##### Entries shown #####
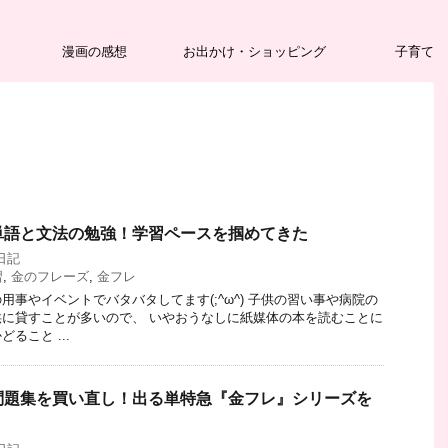
漫画の感想
お出かけ・ショッピング
子育て
】単語と文法の勉強！学習ペースを掴めてきた
日記
習
,
金のフレーズ
,
金フレ
用事やイベントでバタバタしてます(;^ω^) 子供の習い事や病院の
に貸すことが多いので、 いやおうなしに紙媒体の本を読むことに
ること ...
】問題集を買い直し！出る単特急『金フレ』シリーズを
#####
* _Exercise prompt_: Leave out the pictures and return the rest of the records exactly.

* _Answer for this exercise_:
漫画の感想
お出かけ・ショッピング
子育て
】単語と文法の勉強！学習ペースを掴めてきた
日記
習
,
金のフレーズ
,
金フレ
用事やイベントでバタバタしてます(;^ω^) 子供の習い事や病院の
に貸すことが多いので、 いやおうなしに紙媒体の本を読むことに
ること ...
】問題集を買い直し！出る単特急『金フレ』シリーズを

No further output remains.